[Date Prev][Date Next][Thread Prev][Thread Next][Date Index][Thread Index]

Postdoctoral position: deep neural networks for source separation and noise-robust ASR



(Apologies for any cross-posting - Please forward to anyone that may be interested)

POSTDOCTORAL POSITION

*SUBJECT*: Deep neural networks for source separation and noise-robust ASR
*LAB*: PAROLE team, Inria Nancy, France
*SUPERVISORS*: Antoine Liutkus (antoine.liutkus@xxxxxxxx) and Emmanuel Vincent (emmanuel.vincent@xxxxxxxx)
*START*: between November 2014 and January 2015
*DURATION*: 12 to 16 months
*TO APPLY*: apply online before June 10 at http://www.inria.fr/en/institute/recruitment/offers/post-doctoral-research-fellowships/post-doctoral-research-fellowships/campaign-2014/%28view%29/details.html?nPostingTargetID=13790 (earlier application is preferred)

Inria is the biggest European public research institute dedicated to computer science.
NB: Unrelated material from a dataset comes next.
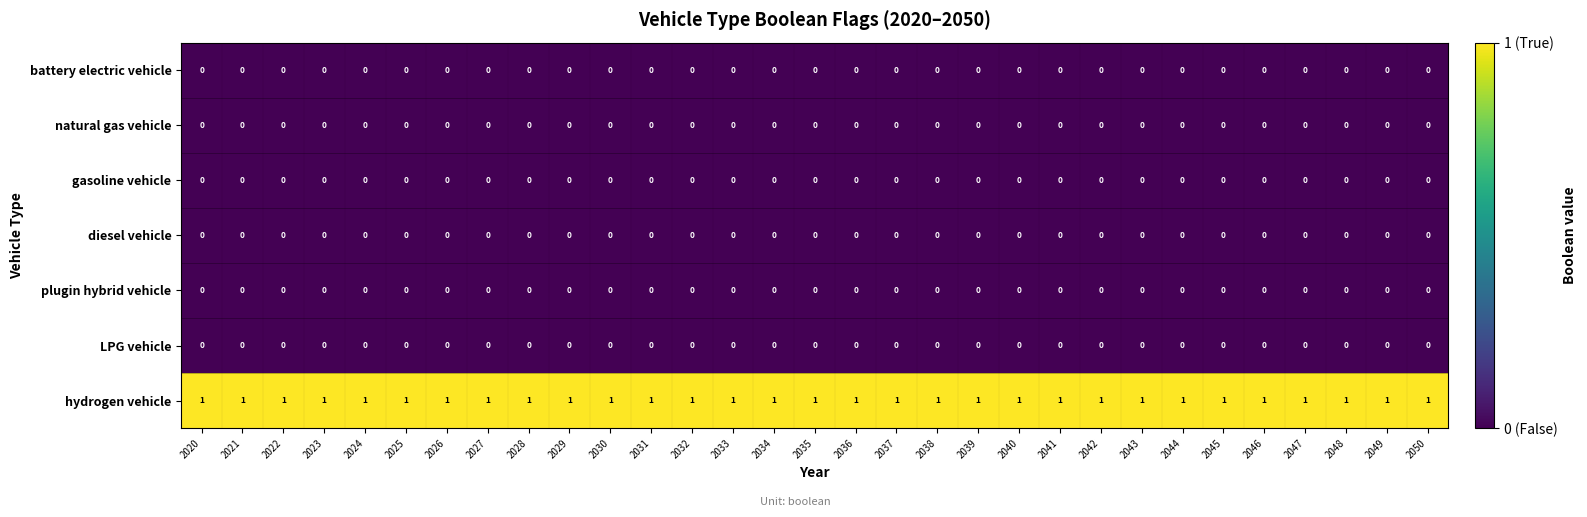

At how many categories does at least one series exceed 0?

31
The PAROLE team in INRIA Nancy, France, gathers 20+ speech scientists with a growing focus on speech enhancement and noise-robust speech recognition exemplified by the organization of the CHiME Challenge [1] and ISCA's Robust Speech Processing SIG [2].

The boom of speech interfaces for handheld devices requires automatic speech recognition (ASR) system to deal with a wide variety of acoustic conditions. Recent research has shown that Deep Neural Networks (DNNs) are very promising for this purpose. Most approaches now focus on clean, single-source conditions [3]. Despite a few attempts to employ DNNs for source separation [4,5,6], conventional source separation techniques such as [7] still outperform DNNs in real-world conditions involving multiple noise sources [8]. The proposed postdoctoral position aims to overcome this gap by incorporating the benefits of conventional source separation techniques into DNNs. This includes for instance the ability to exploit multichannel data and different characteristics for separation and for ASR. Performance will be assessed over readily available real-world noisy speech corpora such as CHiME [1].
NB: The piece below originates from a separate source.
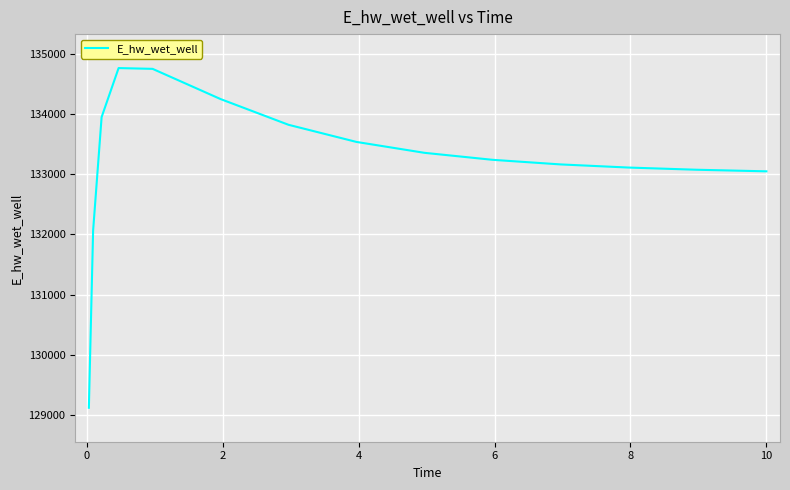

What is the difference between the maximum and minimum values?

5643.2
Prospective candidates should have defended a PhD in 2013 or defend a PhD in 2014 in the area of speech processing, machine learning, signal processing or applied statistics. Proficient programming in Matlab, Python or C++ is necessary. Practice of DNN/ASR software (Theano, Kaldi) would be an asset.
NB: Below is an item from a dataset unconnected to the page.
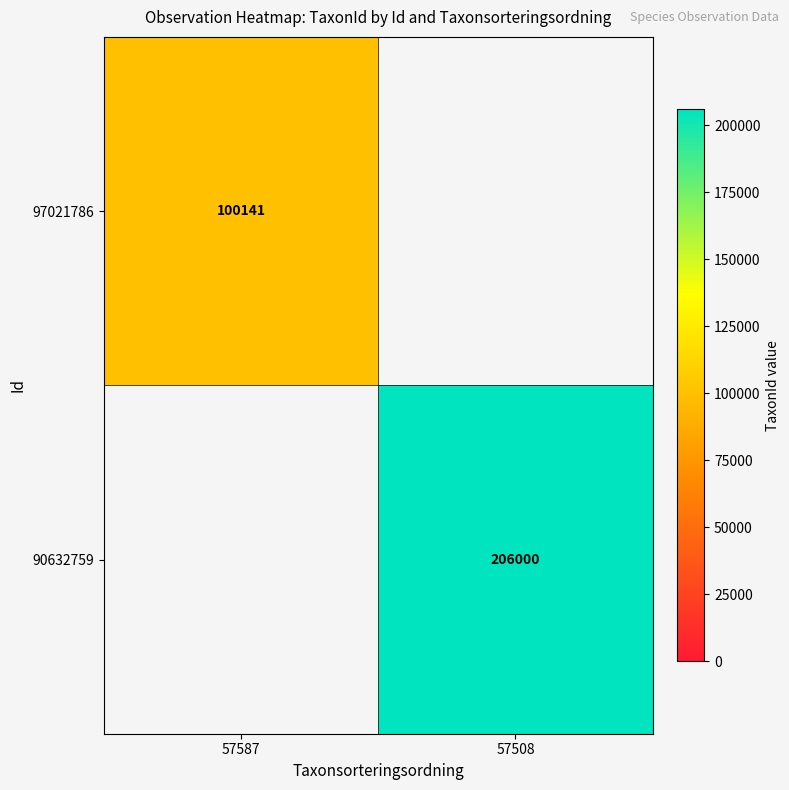

The value of 90632759 at 57508 is 345932. True or false?

False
[1] http://spandh.dcs.shef.ac.uk/chime_challenge/

[2] https://wiki.inria.fr/rosp/

[3] G. Hinton, L. Deng, D. Yu, G. Dahl, A.-R. Mohamed, N. Jaitly, A. Senior, V. Vanhoucke, P. Nguyen, T. Sainath, and B. Kingsbury, "Deep neural networks for acoustic modeling in speech recognition", IEEE Signal Processing Magazine, 2012.

[4] S.J. Rennie, P. Fousek, and P.L. Dognin, "Factorial Hidden Restricted Boltzmann Machines for noise robust speech recognition", in Proc. ICASSP, 2012.

[5] A.L. Maas, T.M. O’Neil, A.Y. Hannun, and A.Y. Ng, "Recurrent neural network feature enhancement: The 2nd CHiME Challenge", in Proc. CHiME, 2013.

[6] Y. Wang and D. Wang. "Towards scaling up classification-based speech separation”, IEEE Transactions on Audio, Speech and Language Processing, 2013.

[7] A. Ozerov, E. Vincent, and F. Bimbot, "A general flexible framework for the handling of prior information in audio source separation", IEEE Transactions on Audio, Speech and Language Processing, 2012.

[8] J. Barker, E. Vincent, N. Ma, H. Christensen, and P. Green, "The PASCAL CHiME Speech Separation and Recognition Challenge", Computer Speech and Language, 2013.